The Month of May: What are We Recognizing and Celebrating?

May is a big month both for mental health awareness as well as for diversity celebrations.  The month of May includes: 1) Mental Health Awareness month, 2) Older Americans Month, and 3) Asian American and Native Hawaiian/Pacific Islander Heritage Month.  It also includes national nurse’s week (from May 6th– May 12th), which is very relevant to those of us who work in long-term care settings.  Below, we would like to delve a little deeper into May’s week- and month-long events.

Mental Health Awareness Month:

Millions of Americans live with a mental illness each year.  Specific to older adults, nearly 1 in 5 older Americans have at least one mental health or substance use condition.

At the heart of this month-long awareness initiative is to fight stigma associated with mental health, provide support to individuals and family members coping with symptoms of mental illness, and to educate the public and advocate for policies that support individuals living with mental illness.  This is true for individuals in the community, but for those of us working in long-term care, also true for persons residing in skilled nursing facilities and other residential settings.  

Specific to long-term care, excluding those individuals living with dementia, over 500,000 persons with mental illness reside in U.S. nursing homes on any given day1.   Psychiatric and behavioral symptoms of mental illness are often a primary factor contributing to nursing home placement.  Individuals with serious mental illness ([SMI], e.g., schizophrenia and bipolar disorder) are increasingly aging into older adulthood, and are overrepresented in residential long-term care settings. Individuals with SMI in residential settings are more likely to be younger (i.e., over half are between 18-64 years of age) and have more behavioral challenges compared to individuals in the community with the same diagnosis 1, 2.    

Since 2018, the National Council on Aging (NCOA), along with the Substance Abuse and Mental Health Services Administration (SAMSA) and the US Administration for Community Living (ACL),  designated one day in May as  National Older Adult Mental Health Awareness Day.   Their goal is to raise awareness of older adults’ mental health needs, identify available mental health services, and promote evidenced based prevention, treatment, and supportive services.  

Older Americans Month:

While recognition of mental health needs is an important focus in may, May also represents “Older Americans Month” in general, which aims to recognize the contributions of older adults across the nation.  It also increases awareness for the needs of our growing older adult population and encourages increased services and community involvement to support our nation’s older adults. 

 Asian American and Native Hawaiian/Pacific Islander Heritage Month

During May, we also recognize the Asian American and Native Hawaiian/Pacific Islander Heritage Month, where we celebrate the history and achievements of Asian Americans, Native Hawaiians, and Pacific Islanders (AANHPIs) across our Nation.
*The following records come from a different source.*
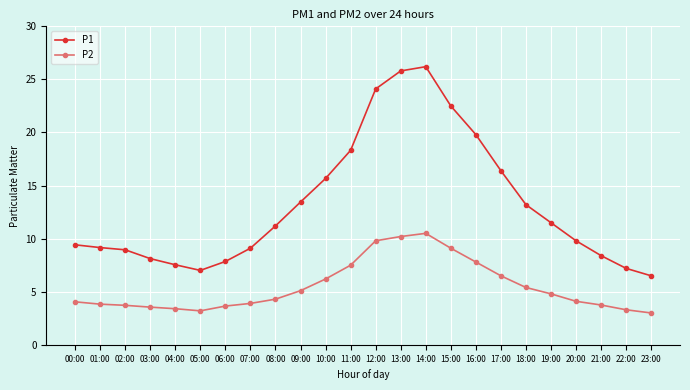

What are all the series names shown in the legend?

P1, P2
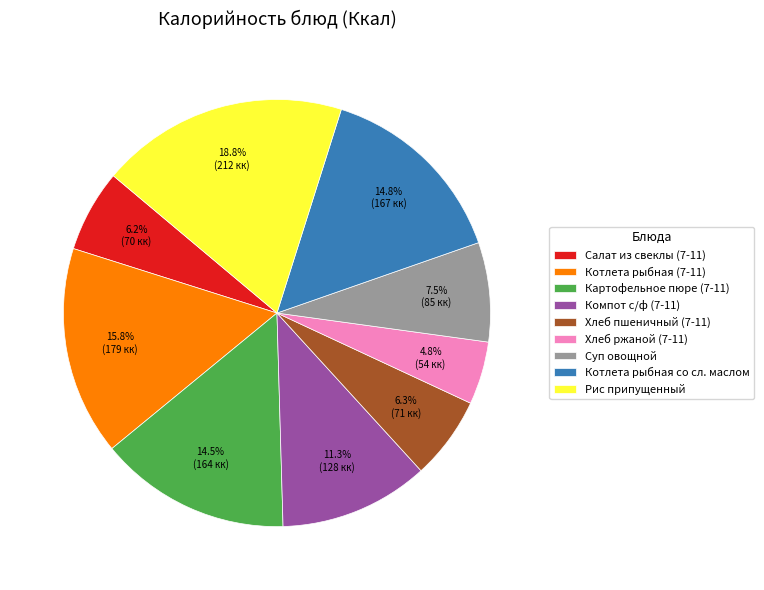

Do Суп овощной and Хлеб пшеничный (7-11) together represent more than half of the pie?

No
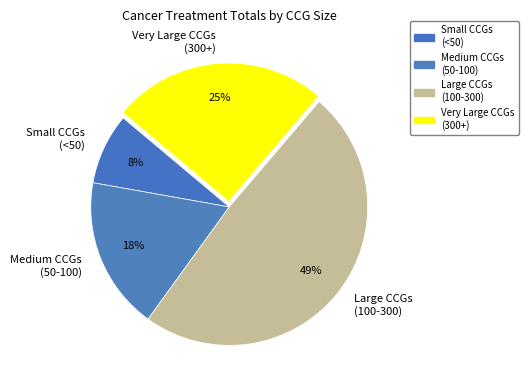

Rank the categories by value from lowest to highest.

Small CCGs (<50), Medium CCGs (50-100), Very Large CCGs (300+), Large CCGs (100-300)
According to census data, there is an 81% projected increase in Asian older adults in the general population from 2016 to 2030 (SAMSA, 2019). Echoing the statements made by the U.S., “Asian Americans, and Native Hawaiians, and Pacific Islanders make our Nation more vibrant through diversity of cultures, languages, and religions.  There is no single story of the AANHPI experience, but rather a diversity of contributions that enrich America’s culture and society.”  This year, this heritage month is more than just a celebration, but also a recognition of the historical and ongoing racial discrimination that exists for AANHPIs, as well as the heightened fear felt by many Asian American communities in the wake of increasing rates of anti-Asian harassment and violence during the COVID-19 pandemic.  The voices of our Asian American clients, colleagues, friends and family are calling out for all of us to stand with them and disavow violence and discrimination happening to Asian Americans, making this year’s Asian American and Native Hawaiian/Pacific Islander Heritage Month both a celebration and a call to action.

National Nurses Week:

National Nurses Week is observed each year from May 6-12 to acknowledge and pay tribute to the vital role nurses play in society. The last date marks Florence Nightingale’s birthday. 
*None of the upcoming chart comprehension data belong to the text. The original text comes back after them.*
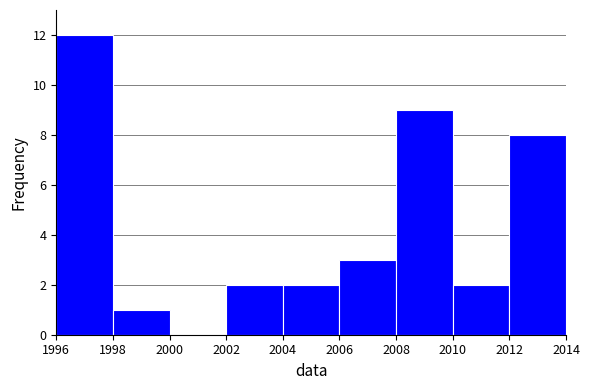

Which range on the x-axis has the tallest bar?

1996 to 1998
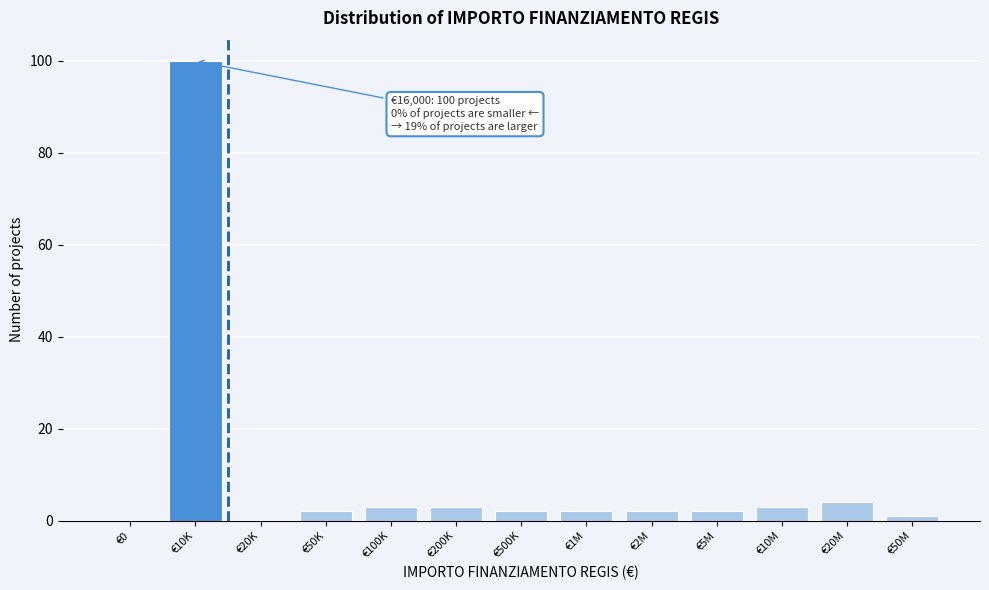

Reading left to right, transcribe all the data shown in this chart.

€0=0	€10K=100	€20K=0	€50K=2	€100K=3	€200K=3	€500K=2	€1M=2	€2M=2	€5M=2	€10M=3	€20M=4	€50M=1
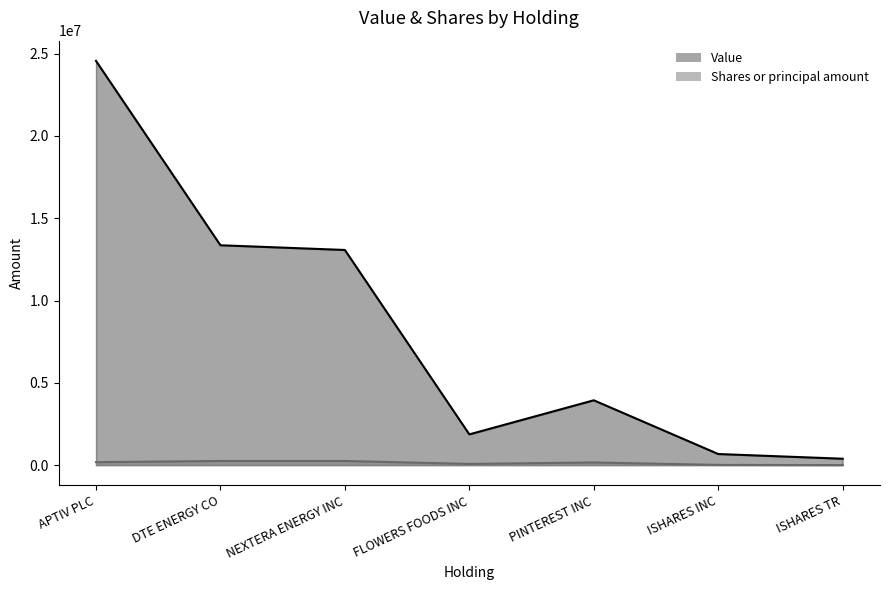

At how many categories does at least one series exceed 6330506?

3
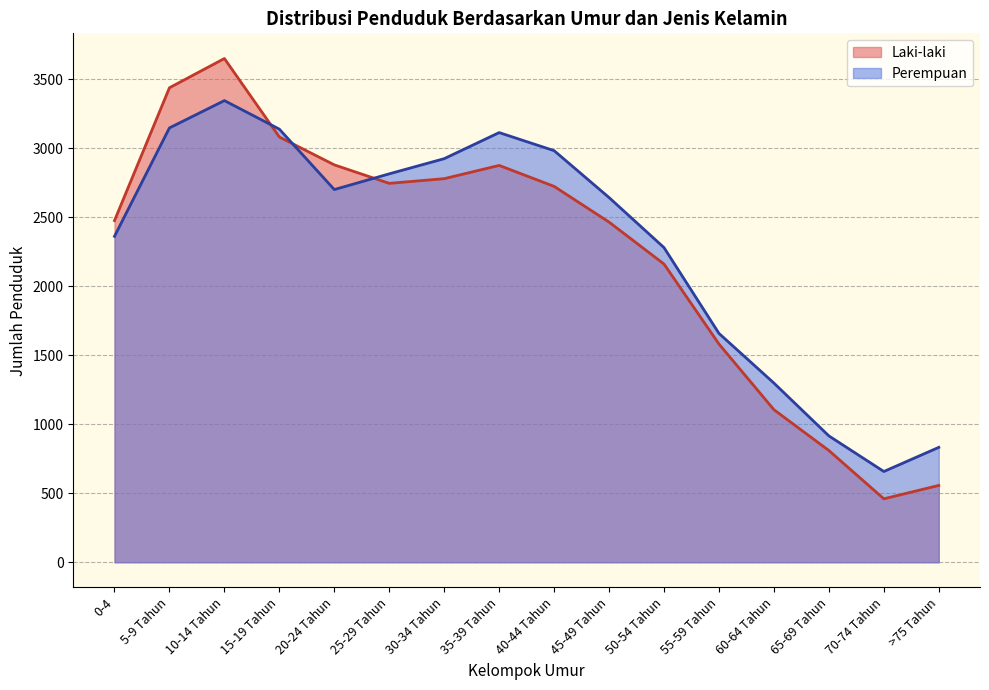

What is the sum of the Perempuan values at 5-9 Tahun and 40-44 Tahun?

6133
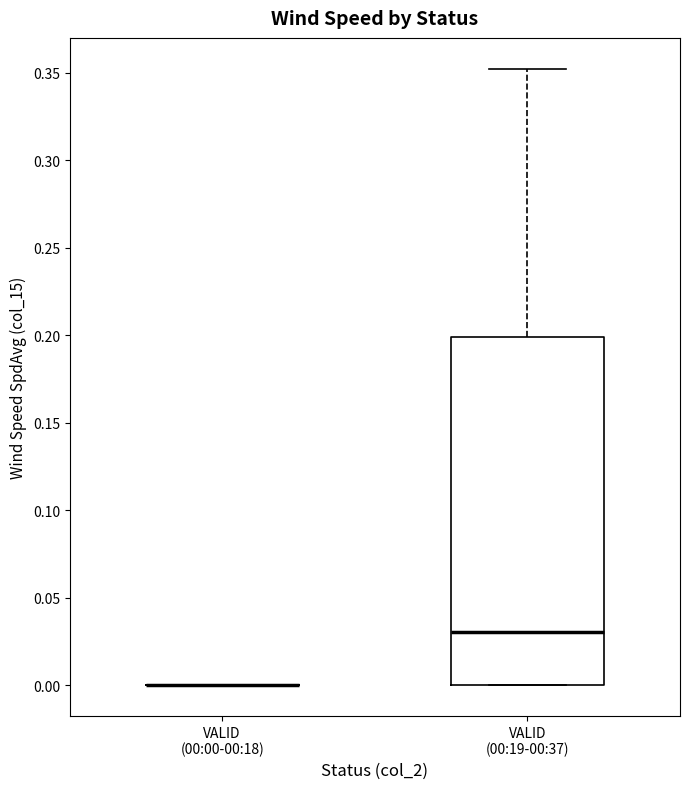

Comparing the boxes themselves (not the whiskers), which one is the tallest?

VALID (00:19-00:37)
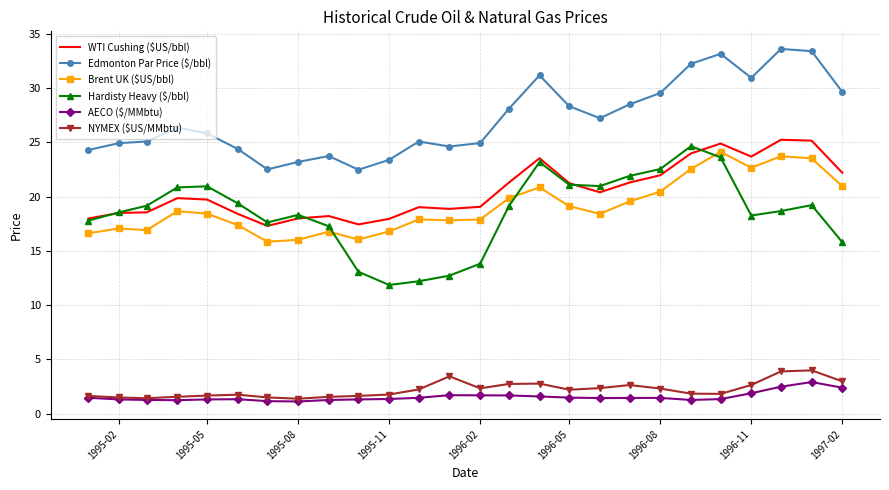

Which series has the largest total across all categories?

Edmonton Par Price ($/bbl)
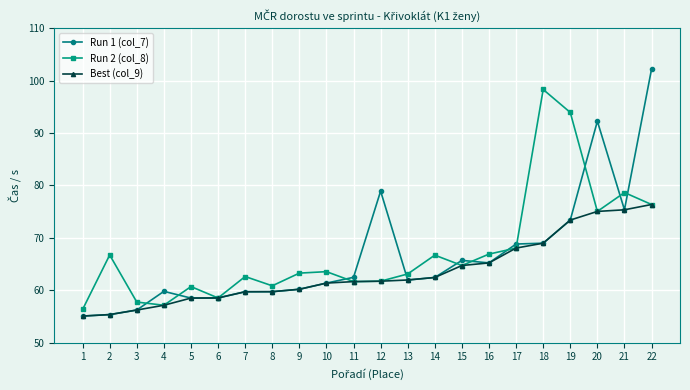

What are all the series names shown in the legend?

Run 1 (col_7), Run 2 (col_8), Best (col_9)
In the early days of the COVID-19 pandemic, nursing professionals of all kinds–nurses, CNA’s, and nurse practitioners–were one of the few points of contact for patients in nursing homes and other care settings. These colleagues served a critical role caring for and protecting residents’ physical health and emotional needs, with many risking or losing their own lives as they upheld these duties. They facilitated communication between isolated residents and their loved ones, and at times, were the only ones able to be with them at the end of life.

On this year’s Nurses Week, PLTC honors the contributions and sacrifices of nursing professionals on the frontlines of care both in the U.S. and globally during the worldwide pandemic.


1.        Grabowski, D. C., Aschbrenner, K. A., Feng, Z., & Mor, V.  (2009).  Mental illness in nursing homes: Variations across states.  Health Affairs, 28: 689-700.

2.        McCarthy, J. F., Blow, F. C., & Kales, H. C. (2004). Disruptive behaviors in Veterans Affairs nursing home residents: How different are residents with serious mental illness? Journal of the American Geriatric Society, 52: 2031-2038.

SAMSA, 2019. Older Adults Living with Serious Mental Illness.